Falling govt revenues can bring the rising stock market to abrupt halt!
Calendar 2017 had been exceptionally good in terms of massive domestic liquidity.

Investors should continue to invest via SIP in frontline stocks till the Budget.
Reliance Communications surprised the market by a wide margin. The stock zoomed past anybody’s expectations. This is the habit of the market to take everyone by surprise, when none is expected.
Courtesy the sword of IBC, at last Reliance Communication has relented and voluntarily arrived at a resolution. Year 2018 will see lot of debt resolutions, which will be positive for the public sector banks.
Calendar 2017 had been exceptionally good in terms of massive domestic liquidity to the tune of Rs 90,000 crore that flowed into the financial markets. In contrast, FPIs withdrew Rs 44,000 crore from the market. GST collection has been faltering continuously month after month from a peak of Rs 94,063 crore in July to Rs 80,808 crore in November. This has strained government finances, which led it to increase their borrowing limits by an additional Rs 50,000 crore over the next three months.

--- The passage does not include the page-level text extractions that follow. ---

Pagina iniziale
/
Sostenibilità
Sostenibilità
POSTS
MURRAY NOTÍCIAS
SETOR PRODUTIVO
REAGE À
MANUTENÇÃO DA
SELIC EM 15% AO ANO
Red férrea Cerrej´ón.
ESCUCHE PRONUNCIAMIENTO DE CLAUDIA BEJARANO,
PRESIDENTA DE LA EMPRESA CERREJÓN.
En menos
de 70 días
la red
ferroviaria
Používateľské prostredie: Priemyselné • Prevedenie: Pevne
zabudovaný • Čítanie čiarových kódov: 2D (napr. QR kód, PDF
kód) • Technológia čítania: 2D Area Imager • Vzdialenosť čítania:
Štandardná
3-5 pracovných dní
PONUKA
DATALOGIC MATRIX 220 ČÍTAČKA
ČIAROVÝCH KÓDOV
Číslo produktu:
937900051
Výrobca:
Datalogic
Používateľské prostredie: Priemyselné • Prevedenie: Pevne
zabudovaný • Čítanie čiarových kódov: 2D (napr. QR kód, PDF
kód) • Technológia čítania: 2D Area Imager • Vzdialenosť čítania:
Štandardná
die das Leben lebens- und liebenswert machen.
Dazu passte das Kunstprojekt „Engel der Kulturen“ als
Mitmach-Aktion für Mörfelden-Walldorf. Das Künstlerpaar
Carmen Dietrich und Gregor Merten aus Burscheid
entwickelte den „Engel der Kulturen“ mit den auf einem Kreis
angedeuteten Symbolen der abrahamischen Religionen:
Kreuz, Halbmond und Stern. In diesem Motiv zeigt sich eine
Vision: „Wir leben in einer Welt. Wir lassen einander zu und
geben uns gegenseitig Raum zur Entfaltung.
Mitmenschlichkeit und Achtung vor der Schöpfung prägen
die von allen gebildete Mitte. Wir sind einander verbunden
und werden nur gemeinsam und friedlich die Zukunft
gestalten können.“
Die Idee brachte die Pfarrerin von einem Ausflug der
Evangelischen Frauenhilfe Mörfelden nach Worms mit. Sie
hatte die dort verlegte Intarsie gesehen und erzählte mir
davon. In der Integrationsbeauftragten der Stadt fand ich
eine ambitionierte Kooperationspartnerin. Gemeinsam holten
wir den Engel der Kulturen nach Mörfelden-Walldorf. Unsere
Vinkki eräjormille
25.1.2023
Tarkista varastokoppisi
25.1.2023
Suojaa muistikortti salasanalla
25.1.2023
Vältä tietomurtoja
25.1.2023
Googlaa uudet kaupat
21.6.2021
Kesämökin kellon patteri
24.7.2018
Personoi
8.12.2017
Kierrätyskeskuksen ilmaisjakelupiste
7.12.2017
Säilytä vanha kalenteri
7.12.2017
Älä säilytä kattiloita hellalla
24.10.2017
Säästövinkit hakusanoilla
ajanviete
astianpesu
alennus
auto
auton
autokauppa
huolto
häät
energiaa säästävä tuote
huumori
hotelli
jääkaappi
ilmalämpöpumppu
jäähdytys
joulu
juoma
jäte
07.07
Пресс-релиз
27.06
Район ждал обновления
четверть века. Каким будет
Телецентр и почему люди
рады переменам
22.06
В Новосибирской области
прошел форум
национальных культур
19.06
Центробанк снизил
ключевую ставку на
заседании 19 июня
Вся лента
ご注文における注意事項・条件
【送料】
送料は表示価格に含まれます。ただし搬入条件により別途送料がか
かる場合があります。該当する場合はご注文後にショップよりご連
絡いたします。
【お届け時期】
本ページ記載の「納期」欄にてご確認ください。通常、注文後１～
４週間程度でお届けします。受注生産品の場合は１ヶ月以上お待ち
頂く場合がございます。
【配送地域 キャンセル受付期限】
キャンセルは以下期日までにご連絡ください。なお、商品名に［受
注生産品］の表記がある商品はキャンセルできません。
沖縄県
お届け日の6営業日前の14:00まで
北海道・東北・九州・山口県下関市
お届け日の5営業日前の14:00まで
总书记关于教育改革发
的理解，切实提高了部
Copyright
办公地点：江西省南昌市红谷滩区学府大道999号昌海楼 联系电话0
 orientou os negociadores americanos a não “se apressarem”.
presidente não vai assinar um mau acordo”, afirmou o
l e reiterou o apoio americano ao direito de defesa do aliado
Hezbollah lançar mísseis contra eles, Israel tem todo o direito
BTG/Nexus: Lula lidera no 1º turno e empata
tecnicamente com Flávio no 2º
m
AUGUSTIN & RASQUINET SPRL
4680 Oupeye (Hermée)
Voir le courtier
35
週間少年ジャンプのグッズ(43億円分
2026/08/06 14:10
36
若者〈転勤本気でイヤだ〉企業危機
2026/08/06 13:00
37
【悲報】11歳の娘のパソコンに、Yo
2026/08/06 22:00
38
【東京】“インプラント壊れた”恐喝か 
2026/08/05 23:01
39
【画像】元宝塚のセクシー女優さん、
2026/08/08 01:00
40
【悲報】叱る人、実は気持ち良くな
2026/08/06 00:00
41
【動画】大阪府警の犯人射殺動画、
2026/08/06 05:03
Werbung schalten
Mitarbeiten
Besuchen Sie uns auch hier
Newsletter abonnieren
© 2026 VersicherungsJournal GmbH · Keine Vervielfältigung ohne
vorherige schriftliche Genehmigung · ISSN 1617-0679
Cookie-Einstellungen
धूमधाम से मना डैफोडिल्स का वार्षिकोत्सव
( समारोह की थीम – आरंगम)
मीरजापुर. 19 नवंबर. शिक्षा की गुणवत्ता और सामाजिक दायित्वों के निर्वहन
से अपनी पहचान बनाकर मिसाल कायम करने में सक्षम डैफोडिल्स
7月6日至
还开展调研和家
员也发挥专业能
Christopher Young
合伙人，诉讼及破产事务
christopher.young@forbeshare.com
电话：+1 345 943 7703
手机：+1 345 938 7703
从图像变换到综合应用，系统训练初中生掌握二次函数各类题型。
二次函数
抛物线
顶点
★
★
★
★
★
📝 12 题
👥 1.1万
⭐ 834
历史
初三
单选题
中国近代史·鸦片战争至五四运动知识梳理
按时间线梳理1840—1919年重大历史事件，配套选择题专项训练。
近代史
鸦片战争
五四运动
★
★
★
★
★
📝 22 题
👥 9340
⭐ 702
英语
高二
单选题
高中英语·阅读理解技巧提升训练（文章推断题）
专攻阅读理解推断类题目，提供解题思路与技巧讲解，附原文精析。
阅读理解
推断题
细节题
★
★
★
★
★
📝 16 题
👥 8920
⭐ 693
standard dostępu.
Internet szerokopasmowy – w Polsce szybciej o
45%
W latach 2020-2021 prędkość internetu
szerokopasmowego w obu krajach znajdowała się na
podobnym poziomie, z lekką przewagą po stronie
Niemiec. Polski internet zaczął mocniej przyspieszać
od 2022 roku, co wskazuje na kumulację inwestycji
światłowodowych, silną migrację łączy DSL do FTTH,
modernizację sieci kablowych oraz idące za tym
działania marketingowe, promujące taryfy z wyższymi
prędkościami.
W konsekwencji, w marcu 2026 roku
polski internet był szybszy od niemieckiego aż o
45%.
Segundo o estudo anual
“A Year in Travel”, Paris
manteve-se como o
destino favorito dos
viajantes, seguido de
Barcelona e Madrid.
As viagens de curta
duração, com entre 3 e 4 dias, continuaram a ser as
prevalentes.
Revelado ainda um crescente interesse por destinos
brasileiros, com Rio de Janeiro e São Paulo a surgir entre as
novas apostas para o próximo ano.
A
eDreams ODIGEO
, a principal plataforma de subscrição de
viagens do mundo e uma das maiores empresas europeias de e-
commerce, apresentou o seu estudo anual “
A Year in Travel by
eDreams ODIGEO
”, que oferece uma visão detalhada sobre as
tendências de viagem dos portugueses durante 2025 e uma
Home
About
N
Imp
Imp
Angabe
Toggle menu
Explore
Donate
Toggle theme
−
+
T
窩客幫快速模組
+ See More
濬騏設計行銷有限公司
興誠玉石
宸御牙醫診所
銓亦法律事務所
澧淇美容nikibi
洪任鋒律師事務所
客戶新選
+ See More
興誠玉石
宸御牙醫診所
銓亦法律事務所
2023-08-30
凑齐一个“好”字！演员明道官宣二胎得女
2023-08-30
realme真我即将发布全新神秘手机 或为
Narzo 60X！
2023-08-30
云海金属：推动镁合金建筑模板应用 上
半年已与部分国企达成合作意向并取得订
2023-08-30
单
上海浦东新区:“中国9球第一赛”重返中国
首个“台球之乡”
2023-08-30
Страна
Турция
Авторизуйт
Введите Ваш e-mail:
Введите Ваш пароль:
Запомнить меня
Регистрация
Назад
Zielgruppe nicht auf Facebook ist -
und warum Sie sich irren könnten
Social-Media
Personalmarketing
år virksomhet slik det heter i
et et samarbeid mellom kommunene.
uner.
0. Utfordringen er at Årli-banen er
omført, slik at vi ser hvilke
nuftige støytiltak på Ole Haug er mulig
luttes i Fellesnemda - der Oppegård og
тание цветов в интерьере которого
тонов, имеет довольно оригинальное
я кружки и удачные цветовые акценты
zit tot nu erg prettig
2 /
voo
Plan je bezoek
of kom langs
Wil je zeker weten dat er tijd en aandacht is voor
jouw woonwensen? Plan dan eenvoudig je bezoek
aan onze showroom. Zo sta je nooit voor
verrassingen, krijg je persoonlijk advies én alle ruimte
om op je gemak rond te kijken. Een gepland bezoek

If GST collections do not increase, govt’s ability to spend will be constrained, which will not augur well for the stock market.
Events of the Week
Hard work of RBI and the government has started to show results, under IBC, as NCLT candidates have started to receive bids, results though are not encouraging. On an average, buyers are offering only 25 per cent to the lenders. That means banks will have to permanently forgo approximately 75 per cent of their advanced amounts, which is huge and they had only provided to the extent of 50 per cent in their books. The rest will have to be provided for this financial year.
Technical Outlook
The market is slowly inching higher towards the upper channel. The break of downward falling corrective pattern indicates that the upward movement has resumed. Low volatility means the upward movement will gain momentum once the consolidation phase gets over. Traders should go long keeping stop losses at 10,375 on the Nifty 50.

Expectations for the Week
The market is expected to trade with an upward bias. Year 2018 will begin with a budget expectation rally. Stock-specific movement shall be the way forward. The frontline indices will witness low volatility, but will rise steadily till the budget.
Investors should continue to invest via SIP in frontline stocks till the Budget, so that the cost is averaged out over the next four weeks. The Nifty50 closed the week at 10,530, up 0.36 per cent.